**TEXT UNDER STUDY:**
- VHS cover
- Directed by: Liz Holzman; Rusty Mills; Tom Ruegger;
- Screenplay by: Tom Ruegger; Nick DuBois; Earl Kress; Kevin Hopps; Charles M. Howell IV; Randy Rogel;
- Story by: Tom Ruegger
- Based on: Animaniacs by Tom Ruegger
- Produced by: Liz Holzman; Rusty Mills; Tom Ruegger;
- Starring: Jess Harnell; Tress MacNeille; Rob Paulsen; Paxton Whitehead; Maurice LaMarche; Sherri Stoner; Nathan Ruegger; Nancy Cartwright; Frank Welker; John Mariano; Chick Vennera; Bernadette Peters; Ben Stein;
- Narrated by: Tom Bodett
- Edited by: John Carnochan; Tim Hill;
- Music by: Richard Stone; Steven Bernstein; Julie Bernstein; Gordon Goodwin; Tim Kelly;
- Production companies: Warner Bros. Animation; Amblin Entertainment;
- Distributed by: Warner Home Video
- Release date: December 21, 1999;
- Running time: 80 minutes
- Country: United States
- Language: English

= Wakko's Wish =

1999 direct-to-video animated film

Wakko's Wish (also known as Animaniacs: Wakko's Wish and originally titled as Wakko's Wakko Wish) is a 1999 American animated musical comedy-adventure fantasy direct-to-video film based on the 1993–1998 animated series Animaniacs, and serves as the series finale related to the show before the 2020 revival of the series. It relocates all of the Animaniacs characters to a quasi-19th century fairy tale world and portrays their race to find the wishing star that will grant them a wish.

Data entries
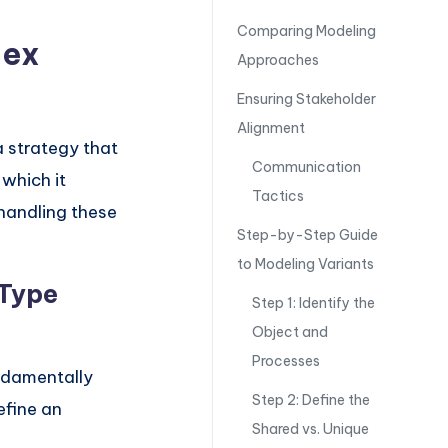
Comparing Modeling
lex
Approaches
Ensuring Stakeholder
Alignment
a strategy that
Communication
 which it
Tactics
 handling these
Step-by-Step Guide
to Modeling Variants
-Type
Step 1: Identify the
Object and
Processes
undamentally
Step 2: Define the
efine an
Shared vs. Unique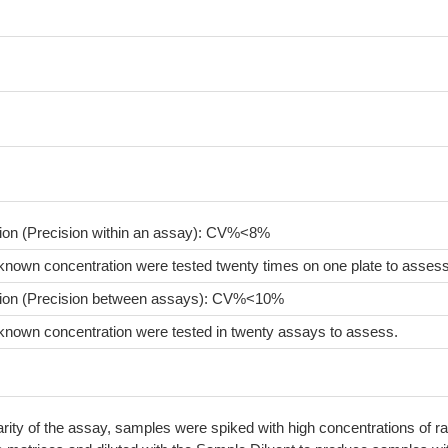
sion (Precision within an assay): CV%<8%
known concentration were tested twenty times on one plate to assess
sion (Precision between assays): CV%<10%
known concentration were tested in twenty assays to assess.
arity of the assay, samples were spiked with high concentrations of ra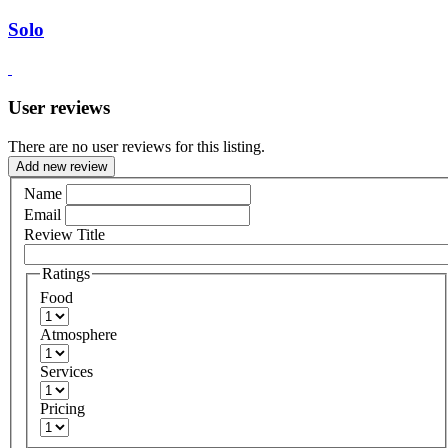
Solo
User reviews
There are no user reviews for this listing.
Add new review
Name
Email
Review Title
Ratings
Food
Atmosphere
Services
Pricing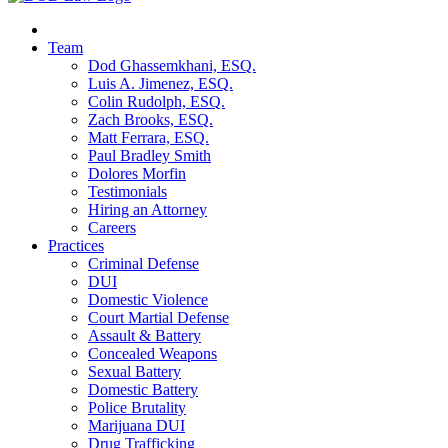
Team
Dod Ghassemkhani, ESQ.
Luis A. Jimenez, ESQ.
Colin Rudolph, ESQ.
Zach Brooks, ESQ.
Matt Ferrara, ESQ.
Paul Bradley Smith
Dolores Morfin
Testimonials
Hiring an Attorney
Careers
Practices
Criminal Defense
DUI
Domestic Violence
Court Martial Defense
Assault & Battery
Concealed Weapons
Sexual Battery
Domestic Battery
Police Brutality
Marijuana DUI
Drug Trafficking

**COMPLETE THE FOLLOWING:**
#1 In the Wakko's Wish article, who is listed as the narrator?
#2 Carry the Wakko's Wish article forward from its last sentence.
These records have no connection to the Wakko's Wish article.

**TASK RESULTS:**
#1 Tom Bodett

#2
The film was first released on VHS by Warner Home Video on December 21, 1999. It contains 10 original songs and features a majority of the voice cast reprising their respective roles from the TV show.

==Plot==
In the town of Acme Falls within the kingdom of Warnerstock, all the people (including the mime) live happily together. However, upon the death of their beloved king, William the Good, Warnerstock enters a state of civil war. Taking advantage of the situation, the neighboring kingdom of Ticktockia, led by King Salazar the Pushy, takes over Warnerstock, and makes all its people poor and miserable due to overtaxing. Three siblings, Yakko, Wakko, and Dot Warner, are particularly broke, as Dot needs an operation. Wakko finds work in another town to pay for it, but Taxman Plotz takes his pay—a ha'penny—from him for "taxes".

Wakko, saddened about Dot's illness and finding no other choice, wishes upon a star. A fairy falls from the star and explains that Wakko had just chosen the only wishing star in the sky. The star itself falls shortly after in the mountains and the fairy tells Wakko that whoever touches the star gets one wish. The following morning, the siblings tell the whole town about the star in their excitement, and all rush towards the glow in the mountains. King Salazar finds out about the star, orders Plotz and Ralph to stop the Warners from reaching the star alive, and orders his troops, led by the Captain of the Guard, to secure it.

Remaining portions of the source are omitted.